9. 3Sum

Problem Statement

Given an integer array nums, return all the triplets [nums[i], nums[j], nums[k]] such that i != j, i != k, and j != k, and nums[i] + nums[j] + nums[k] == 0.

Notice that the solution set must not contain duplicate triplets.

Example 1:

Input: nums = [-1,0,1,2,-1,-4] Output: [[-1,-1,2],[-1,0,1]] Explanation: nums[0] + nums[1] + nums[2] = (-1) + 0 + 1 = 0. nums[1] + nums[2] + nums[4] = 0 + 1 + (-1) = 0. nums[0] + nums[3] + nums[4] = (-1) + 2 + (-1) = 0. The distinct triplets are [-1,0,1] and [-1,-1,2]. Notice that the order of the output and the order of the triplets does not matter.

Example 2:

Input: nums = [0,1,1] Output: [] Explanation: The only possible triplet does not sum up to 0.

Example 3:

Input: nums = [0,0,0] Output: [[0,0,0]] Explanation: The only possible triplet sums up to 0.

Solution

class Solution:
    def threeSum(self, nums: list[int]) -> list[list[int]]:
        nums.sort()
        result = []
        n = len(nums)

        for i in range(n - 2):
            # Skip duplicate elements for the first number
            if i > 0 and nums[i] == nums[i - 1]:
                continue

            left, right = i + 1, n - 1
            while left < right:
                total = nums[i] + nums[left] + nums[right]

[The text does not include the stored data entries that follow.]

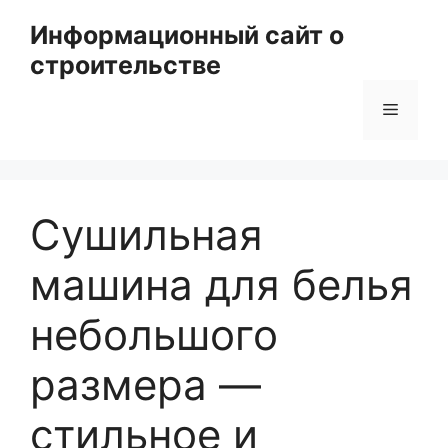
Перейти
Информационный сайт о
к
строительстве
содержимому
Меню
Сушильная
машина для белья
небольшого
размера —
стильное и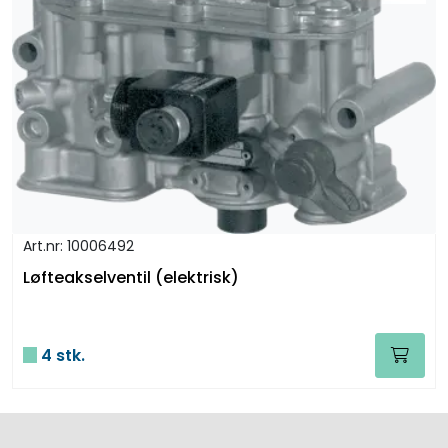
Art.nr: 10006492
Løfteakselventil (elektrisk)
4 stk.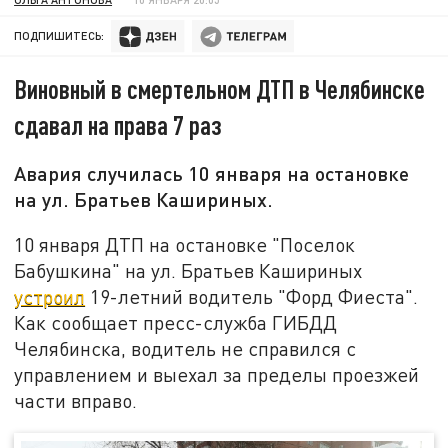
ПОДПИШИТЕСЬ:
Виновный в смертельном ДТП в Челябинске
сдавал на права 7 раз
Авария случилась 10 января на остановке
на ул. Братьев Кашириных.
10 января ДТП на остановке "Поселок
Бабушкина" на ул. Братьев Кашириных
устроил
19-летний водитель "Форд Фиеста".
Как сообщает пресс-служба ГИБДД
Челябинска, водитель не справился с
управлением и выехал за пределы проезжей
части вправо.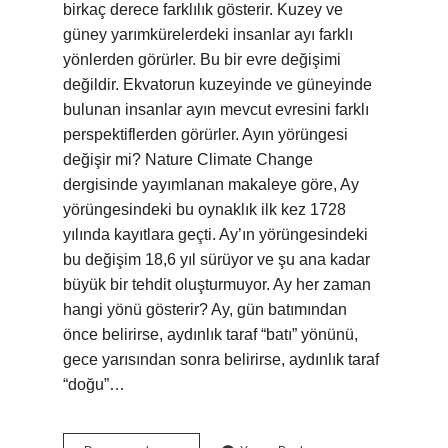
birkaç derece farklılık gösterir. Kuzey ve
güney yarımkürelerdeki insanlar ayı farklı
yönlerden görürler. Bu bir evre değişimi
değildir. Ekvatorun kuzeyinde ve güneyinde
bulunan insanlar ayın mevcut evresini farklı
perspektiflerden görürler. Ayın yörüngesi
değişir mi? Nature Climate Change
dergisinde yayımlanan makaleye göre, Ay
yörüngesindeki bu oynaklık ilk kez 1728
yılında kayıtlara geçti. Ay’ın yörüngesindeki
bu değişim 18,6 yıl sürüyor ve şu ana kadar
büyük bir tehdit oluşturmuyor. Ay her zaman
hangi yönü gösterir? Ay, gün batımından
önce belirirse, aydınlık taraf “batı” yönünü,
gece yarısından sonra belirirse, aydınlık taraf
“doğu”…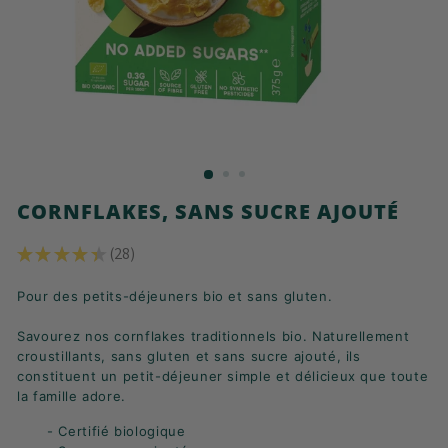
K
F
A
S
T
!
CORNFLAKES, SANS SUCRE AJOUTÉ
★
★
★
★
★
28
28
Pour des petits-déjeuners bio et sans gluten.
Savourez nos cornflakes traditionnels bio. Naturellement
croustillants, sans gluten et sans sucre ajouté, ils
constituent un petit-déjeuner simple et délicieux que toute
la famille adore.
- Certifié biologique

                if total < 0:
                    left += 1
                elif total > 0:
                    right -= 1
                else:
                    result.append([nums[i], nums[left], nums[right]])
                    # Skip duplicate elements for the second and third numbers
                    while left < right and nums[left] == nums[left + 1]:
                        left += 1
                    while left < right and nums[right] == nums[right - 1]:
                        right -= 1
                    left += 1
                    right -= 1

        return result

Explanation

This solution efficiently finds all unique triplets that sum to zero by first sorting the array. Sorting allows us to use the two-pointer technique.

Sort the array: This is crucial for the two-pointer approach and for handling duplicates.
Iterate through the array: We use a loop to fix the first number of the triplet (nums[i]).
Two-Pointer Approach: For each nums[i], we use two pointers, left and right, to find the other two numbers. left starts at i + 1, and right starts at the end of the array.
- If the sum is less than zero, we need a larger sum, so we move left to the right.
- If the sum is greater than zero, we need a smaller sum, so we move right to the left.
- If the sum is zero, we've found a triplet. We add it to our result list.
Skip Duplicates: After finding a valid triplet, we move both left and right pointers and also skip any duplicate elements to avoid adding the same triplet multiple times.

The time complexity is dominated by the sorting step, which is O(n log n). The two-pointer scan is O(n^2) in the worst case. So, the overall time complexity is O(n^2). The space complexity is O(1) (or O(n) if you count the space for the output).